13. The principle is squarely applicable to the facts of the present case also. In this case also the only allegation of the first respondent is that he is aggrieved by the defamatory imputation against his community and not against him individually. In K. M. Mathew v. Balan, 1984 Ker LT 893: (1985 Cri LJ 1039) the imputation was against some leaders of the teachers who were on strike. It was held that all the leaders will hot suffer their reputation and a member of an unidentifiable group was not entitled to maintain an action. In this case even if Exts. P3 and P4 contained any defamatory imputations, since the allegation of the first respondent is only that they are against the Syrian Christian Community as a whole which is not an association or collection of an ascertainable body of persons, no member of the community could say that he was individually defamed. There are no defamatory words or imputations which could be said to have been levelled against the first respondent. It follows that he cannot claim to be an aggrieved person. Hence a complaint filed by him was incompetent under Section 199 of the Cr. P.C.
14. Even the alleged defamatory imputations are only against some among the Syrian Christian girls working abroad and some of the Syrian Christian ladies who became nuns. Probably their families also could be said to have been defamed. These girls or the ladies who became nuns or their families form only a section of the Syrian Christian Community which itself is unascertainable. They are only unascertainable and indefinite individuals or groups among the Syrian Christian Community. The complainant cannot say by any stretch of imagination that he will come within that group so that he could claim that he was individually defamed. There is no imputation against the Syrian Christian Community as such, even taking for granted that the first respondent was competent to file a complaint as a member of that community or on behalf of that community. Mother Theresa is a living Saint and even if there are defamatory words or imputations against her, the 1st respondent has no locus standi to file a complaint. Mere membership of the Syrian Christian Community which is said to have been defamed, does not render the 1st respondent a "person aggrieved".

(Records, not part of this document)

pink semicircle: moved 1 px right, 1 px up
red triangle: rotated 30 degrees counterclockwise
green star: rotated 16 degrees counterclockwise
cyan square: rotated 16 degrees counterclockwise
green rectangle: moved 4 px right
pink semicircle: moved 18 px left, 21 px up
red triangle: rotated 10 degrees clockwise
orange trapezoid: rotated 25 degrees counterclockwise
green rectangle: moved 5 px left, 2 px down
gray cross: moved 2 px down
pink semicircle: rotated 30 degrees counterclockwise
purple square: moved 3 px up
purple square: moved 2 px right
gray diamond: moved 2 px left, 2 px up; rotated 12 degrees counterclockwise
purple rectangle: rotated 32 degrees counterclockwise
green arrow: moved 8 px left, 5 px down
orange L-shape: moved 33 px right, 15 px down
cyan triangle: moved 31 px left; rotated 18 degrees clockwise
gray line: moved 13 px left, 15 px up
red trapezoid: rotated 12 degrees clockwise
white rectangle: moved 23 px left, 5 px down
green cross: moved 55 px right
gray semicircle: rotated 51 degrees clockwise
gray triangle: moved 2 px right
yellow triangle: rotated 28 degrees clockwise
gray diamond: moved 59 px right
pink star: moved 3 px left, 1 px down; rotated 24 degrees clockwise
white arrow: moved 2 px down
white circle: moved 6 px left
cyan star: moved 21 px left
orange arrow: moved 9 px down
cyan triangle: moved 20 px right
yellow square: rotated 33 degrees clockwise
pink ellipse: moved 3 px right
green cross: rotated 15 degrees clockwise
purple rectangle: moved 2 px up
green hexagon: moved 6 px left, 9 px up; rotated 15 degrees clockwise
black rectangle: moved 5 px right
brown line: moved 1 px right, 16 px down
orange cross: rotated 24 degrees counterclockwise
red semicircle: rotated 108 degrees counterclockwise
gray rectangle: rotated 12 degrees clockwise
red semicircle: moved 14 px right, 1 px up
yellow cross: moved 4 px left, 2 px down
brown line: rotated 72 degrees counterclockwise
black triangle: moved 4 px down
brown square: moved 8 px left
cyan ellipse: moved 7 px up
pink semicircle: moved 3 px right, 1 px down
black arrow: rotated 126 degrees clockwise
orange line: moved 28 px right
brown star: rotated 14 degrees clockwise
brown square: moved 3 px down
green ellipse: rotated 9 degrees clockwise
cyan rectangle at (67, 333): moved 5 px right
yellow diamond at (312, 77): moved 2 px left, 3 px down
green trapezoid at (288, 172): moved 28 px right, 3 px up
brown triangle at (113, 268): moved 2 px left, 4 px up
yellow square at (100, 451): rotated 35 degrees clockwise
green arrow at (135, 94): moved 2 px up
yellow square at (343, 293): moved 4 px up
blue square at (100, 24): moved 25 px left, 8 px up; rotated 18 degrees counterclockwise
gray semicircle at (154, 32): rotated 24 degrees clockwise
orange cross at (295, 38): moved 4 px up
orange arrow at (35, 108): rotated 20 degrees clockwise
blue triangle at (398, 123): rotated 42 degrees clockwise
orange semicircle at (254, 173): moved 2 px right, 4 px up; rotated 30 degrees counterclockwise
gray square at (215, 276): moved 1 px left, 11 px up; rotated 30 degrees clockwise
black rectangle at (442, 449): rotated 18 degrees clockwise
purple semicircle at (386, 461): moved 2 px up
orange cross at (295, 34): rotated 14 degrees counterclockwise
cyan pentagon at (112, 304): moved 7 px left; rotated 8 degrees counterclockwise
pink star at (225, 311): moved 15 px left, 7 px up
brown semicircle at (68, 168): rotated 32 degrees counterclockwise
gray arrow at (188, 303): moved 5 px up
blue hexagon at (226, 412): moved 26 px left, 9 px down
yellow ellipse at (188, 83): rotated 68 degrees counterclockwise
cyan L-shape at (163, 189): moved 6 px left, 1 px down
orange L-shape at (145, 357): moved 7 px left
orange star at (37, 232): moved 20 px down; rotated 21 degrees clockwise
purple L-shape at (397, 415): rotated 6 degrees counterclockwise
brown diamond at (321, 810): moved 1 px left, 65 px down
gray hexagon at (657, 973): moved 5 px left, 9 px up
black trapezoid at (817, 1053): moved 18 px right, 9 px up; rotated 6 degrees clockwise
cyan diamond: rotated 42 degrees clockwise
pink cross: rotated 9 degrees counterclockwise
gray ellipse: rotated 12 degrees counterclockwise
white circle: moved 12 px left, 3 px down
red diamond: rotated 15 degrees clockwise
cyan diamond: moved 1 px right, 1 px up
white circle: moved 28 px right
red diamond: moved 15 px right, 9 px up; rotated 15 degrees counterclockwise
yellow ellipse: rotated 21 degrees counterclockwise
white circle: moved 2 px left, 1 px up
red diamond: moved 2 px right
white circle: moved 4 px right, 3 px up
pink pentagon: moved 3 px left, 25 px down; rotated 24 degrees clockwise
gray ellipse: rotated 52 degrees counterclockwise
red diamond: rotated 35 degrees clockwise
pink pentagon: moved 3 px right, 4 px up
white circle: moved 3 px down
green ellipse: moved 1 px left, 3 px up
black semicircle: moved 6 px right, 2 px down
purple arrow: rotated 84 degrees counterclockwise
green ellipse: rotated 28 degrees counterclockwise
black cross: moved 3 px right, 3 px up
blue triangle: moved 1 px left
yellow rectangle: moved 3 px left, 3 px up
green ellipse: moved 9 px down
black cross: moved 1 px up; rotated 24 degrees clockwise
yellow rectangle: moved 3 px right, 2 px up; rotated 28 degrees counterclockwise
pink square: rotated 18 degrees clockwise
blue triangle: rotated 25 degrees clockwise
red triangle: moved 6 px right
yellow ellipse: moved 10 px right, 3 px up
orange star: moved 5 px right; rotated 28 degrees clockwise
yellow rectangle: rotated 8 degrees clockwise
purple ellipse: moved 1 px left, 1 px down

15. The complaint is ill-conceived and ill-advised. It was more actuated by publicity motive than by the motive of vindicating justice. A person who was interested in vindication of justice alone would not have filed such a complaint. The Magistrate has taken cognizance without caring to ascertain whether the complainant is an aggrieved person and if so even accepting all the allegations in the complaint to be correct whether it amounts to the offence alleged. The action of the Magistrate in taking cognizance and issuing process amounts to abuse of the process of court. It is the duty of this Court to avoid the harassment of an unnecessary trial. Therefore there cannot be any dispute that this Court is not only entitled but is also bound to interfere in order to secure the ends of justice by preventing the abuse of process of court.
The Crl. M.C. is therefore allowed and the complaint in C.C. 138/85 on the file of the Judicial First Class Magistrate, Vaikom is hereby quashed.